It's easy to prepare, forgiving and adaptable.

Drizzle on some oil, season it with herbs and spices or pretty much leave it alone, and bake it at almost any oven temperature along with anything else you want to roast, like cauliflower sprinkled with cumin. You can stuff it with chilies, garlic and citrus to perfume its tender flesh. Or not.

As long as you have a good, fresh (and preferably sustainable) fish, you've done the hardest part.

To tell if a fish is fresh, look it squarely in the eye. It should be clear and bright, not sunken and cloudy. If you can get close enough to take a deep whiff, the scent should be clean and saline rather than fishy.

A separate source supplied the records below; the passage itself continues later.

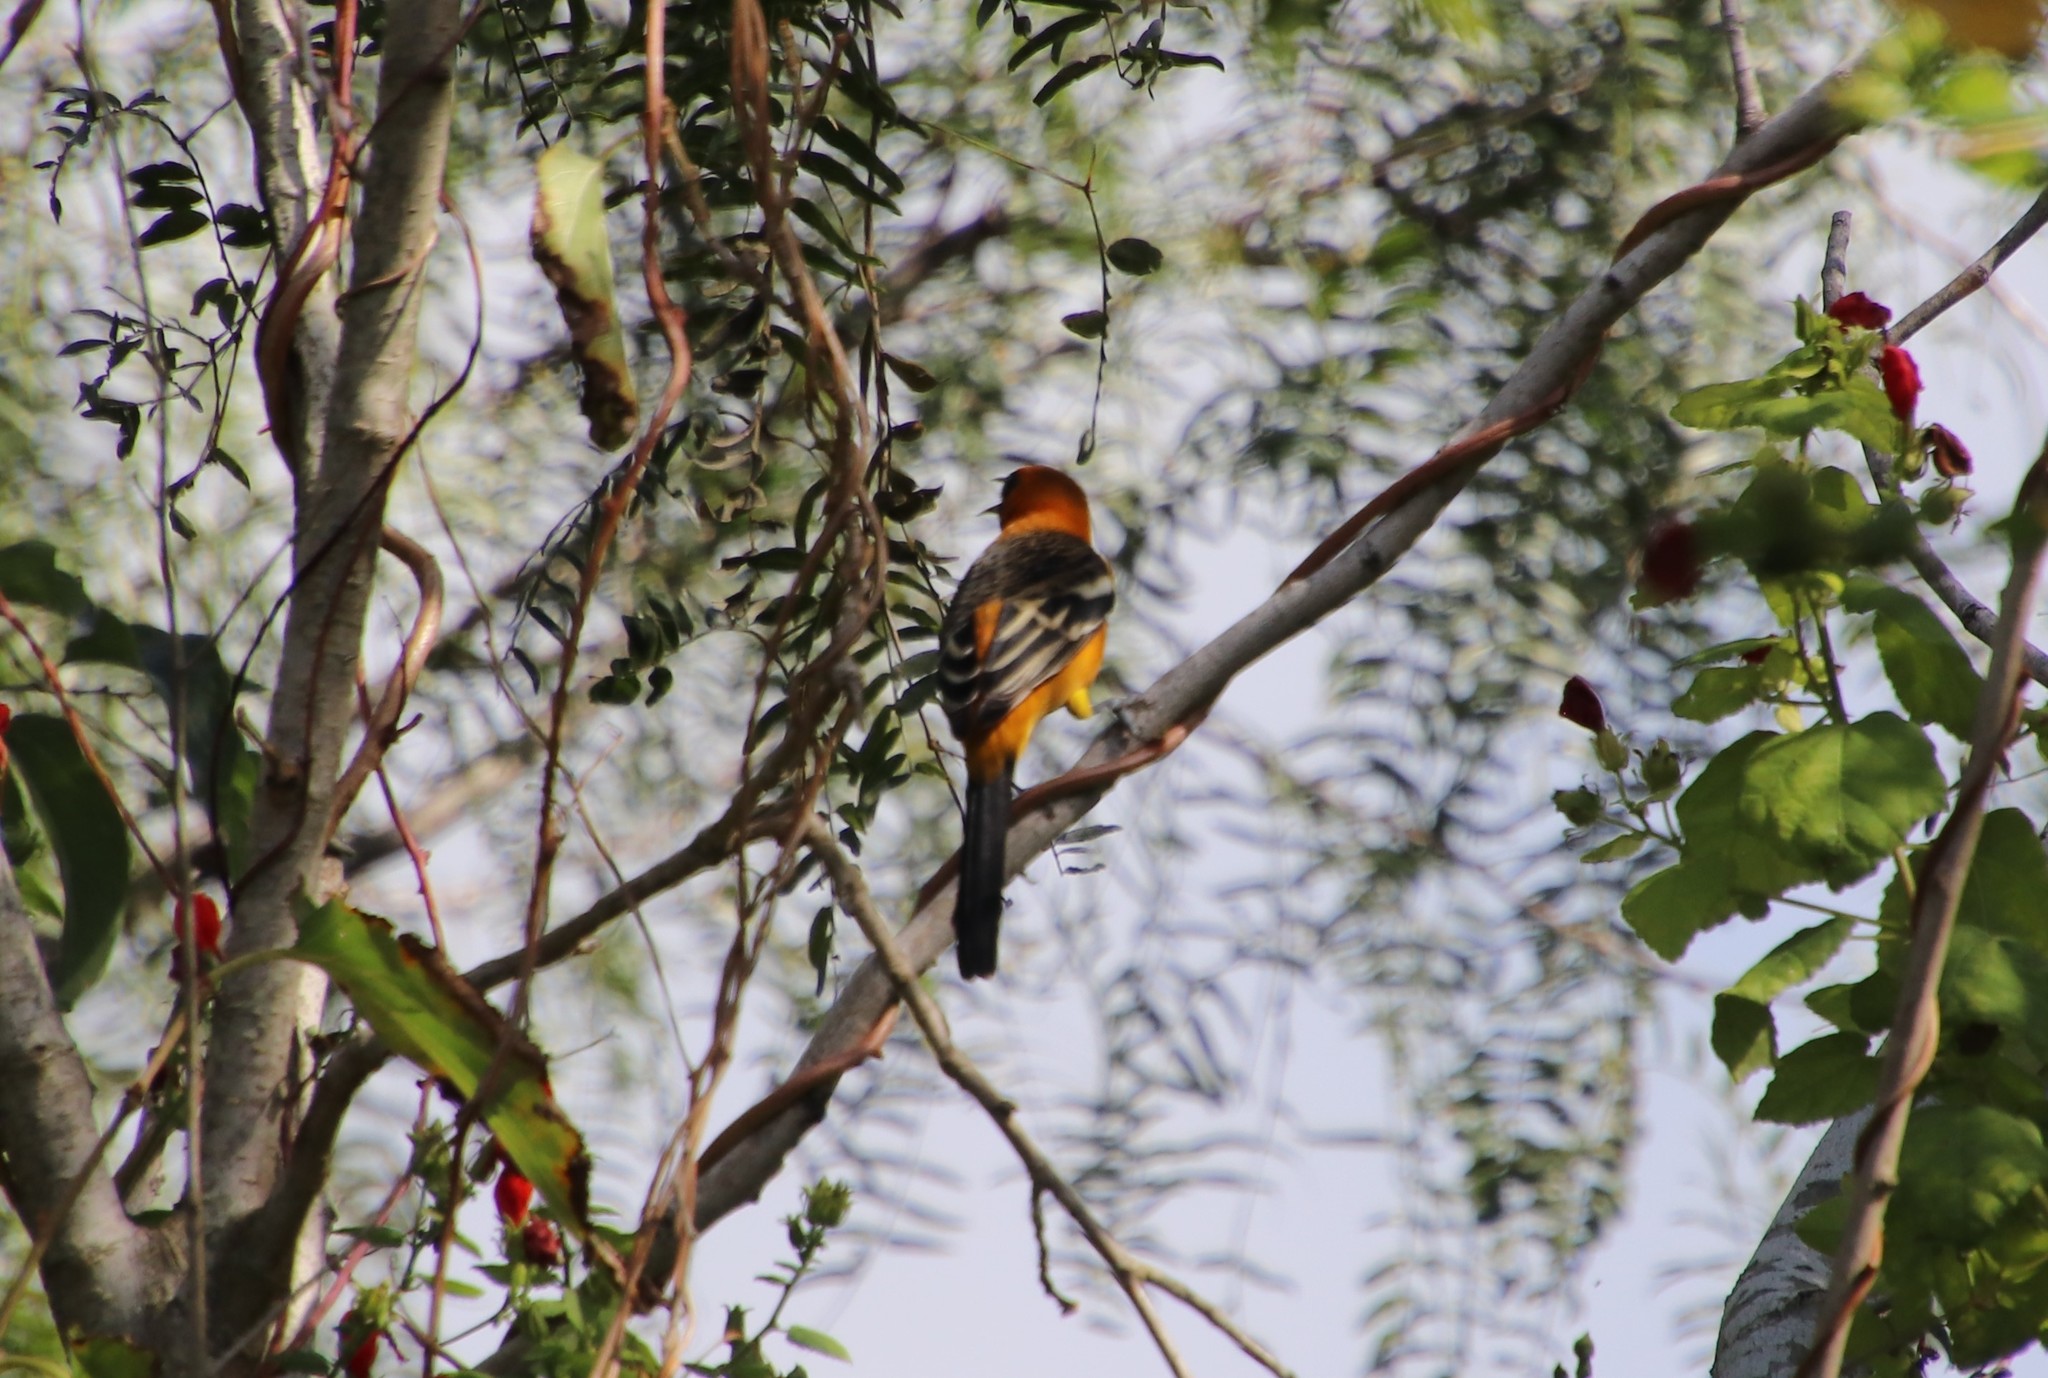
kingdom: Animalia
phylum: Chordata
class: Aves
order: Passeriformes
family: Icteridae
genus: Icterus
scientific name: Icterus cucullatus
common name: Hooded oriole
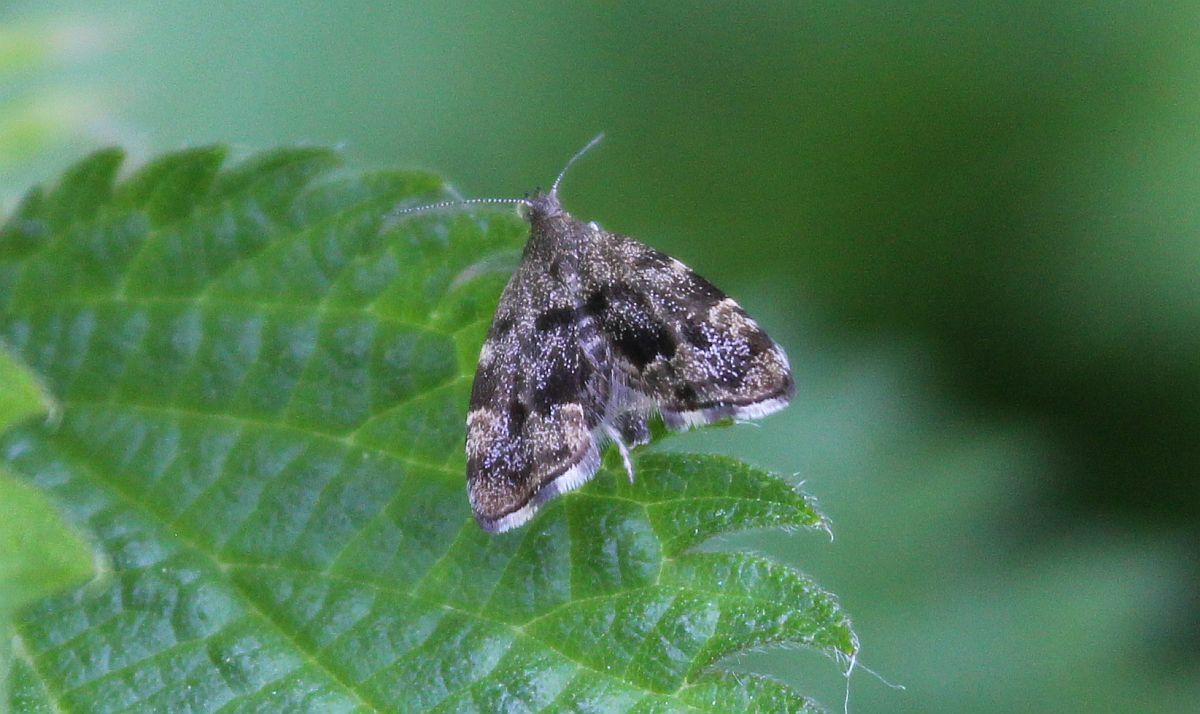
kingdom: Animalia
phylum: Arthropoda
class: Insecta
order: Lepidoptera
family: Choreutidae
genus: Anthophila
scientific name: Anthophila fabriciana
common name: Nettle-tap
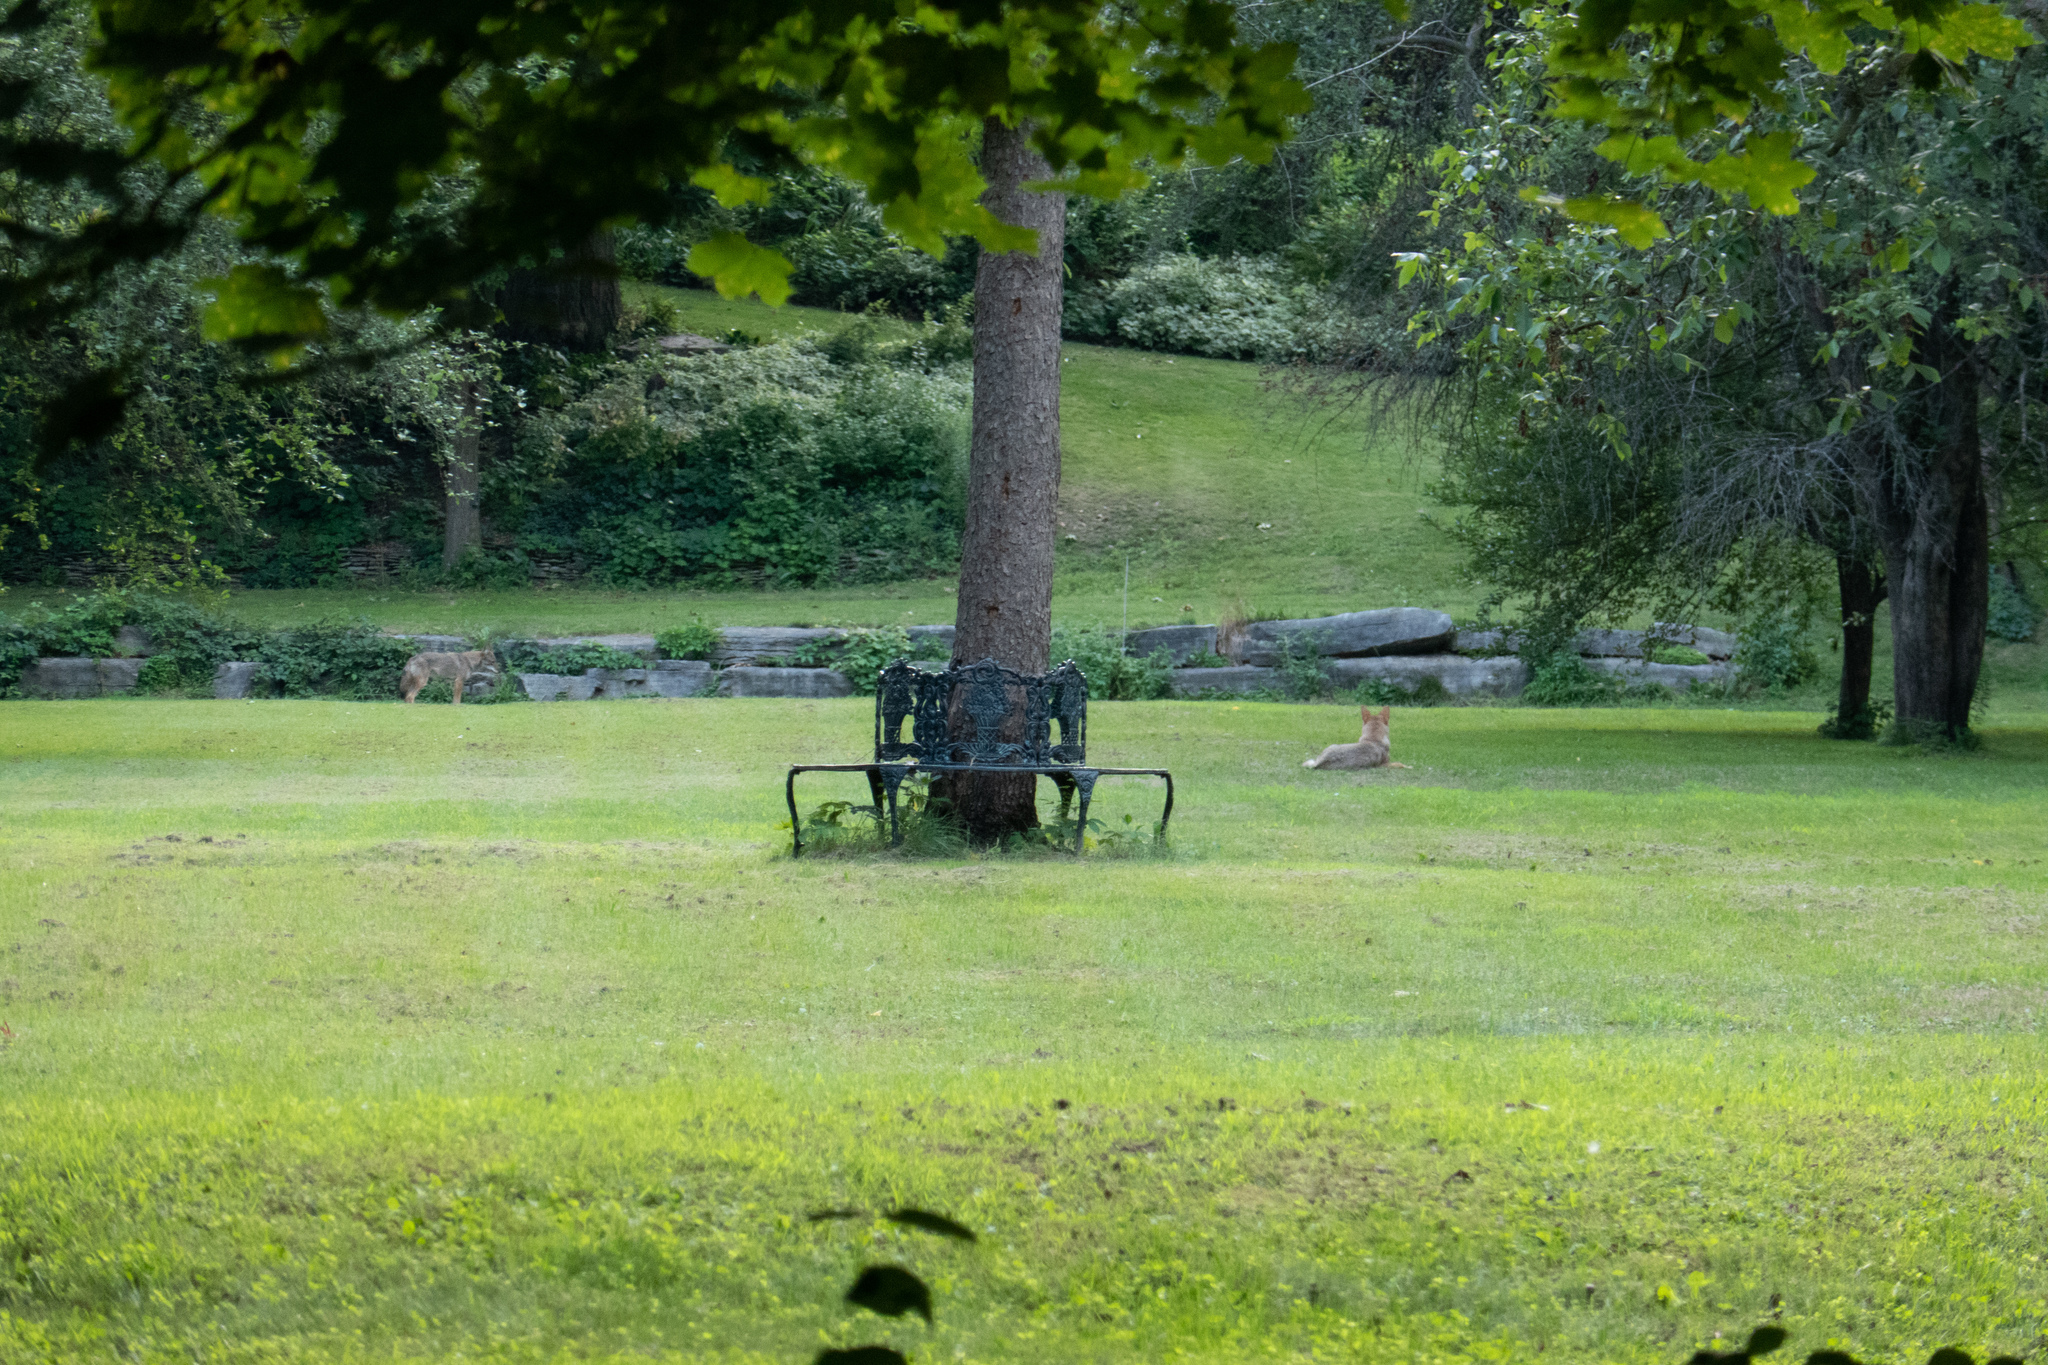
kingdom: Animalia
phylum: Chordata
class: Mammalia
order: Carnivora
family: Canidae
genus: Canis
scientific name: Canis latrans
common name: Coyote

A word about the head: If you're worried about your dinner giving you the fish eye, you can ask your fishmonger to lop it off. But you will miss out on the tastiest morsel, that is, the fish cheek. I like to dig it out with an espresso spoon, but the tip of a knife also works.

Even without the head, the bones and skin add intensity to a whole fish, giving it much more flavor than you get with the standard fillets and steaks. It's like the difference between cooking a whole chicken and boneless, skinless chicken breasts. The former is rich and succulent. The latter are bland and easy to dry out.

Each person you're feeding needs a 1-pound to a 1 ½-pound fish. Although you can roast a fish at pretty much any oven temperature, I usually go fast and high — 450 degrees for 15 or so minutes — mainly because come dinnertime, I am hungry.

For this recipe, I went with zesty, spicy ingredients to brighten up the gloom of winter.

I stuffed the fish with slivers of jalapeño, sprigs of cilantro and slices of lime.

For a sauce, I whirled together a caper-laden salsa verde in the food processor. The salsa verde added just the right spicy, herbal note to the delicate, moist fish flesh.

Come to think of it, it would taste just as great with roast chicken, too.

WHOLE FISH WITH LIME SALSA VERDE

Time: 40 minutes

Yield: 4 servings

2 bunches cilantro

2 bunches scallions

2 jalapeño peppers

¼ cup drained capers, chopped

2 garlic cloves, minced

3 limes

½ cup plus 8 teaspoons extra virgin olive oil

Black pepper

4 whole fish, like sea bass or black bass, 1 to 1 ½ pounds each

3 teaspoons coarse kosher salt

1. To make the salsa: Coarsely chop 2/3 cup of cilantro leaves and transfer to a bowl. Thinly slice 2/3 cup of the dark green scallion tops and add to the bowl, reserving the bottoms. Seed and finely chop one of the jalapeños and add it to the bowl. Stir in the capers and garlic. Finely grate in the zest of 1 lime and squeeze in its juice. Stir in ½ cup oil. Season with black pepper. Cover and let stand until ready to use.

2. Heat the oven to 450 degrees. Line a baking sheet with foil. Pat each fish dry and coat with 2 teaspoons oil. Generously season the outside and cavity of each fish with the salt and black pepper. Transfer fish to the prepared baking sheet. Thinly slice the remaining 2 limes and seed and slice the other jalapeño pepper. Divide the lime slices, jalapeño slices, remaining cilantro sprigs and scallion bottoms among each fish cavity. Bake until fish is just opaque and flakes when pressed gently with a fork, 15 to 20 minutes.

3. Serve fish with salsa verde on top or alongside.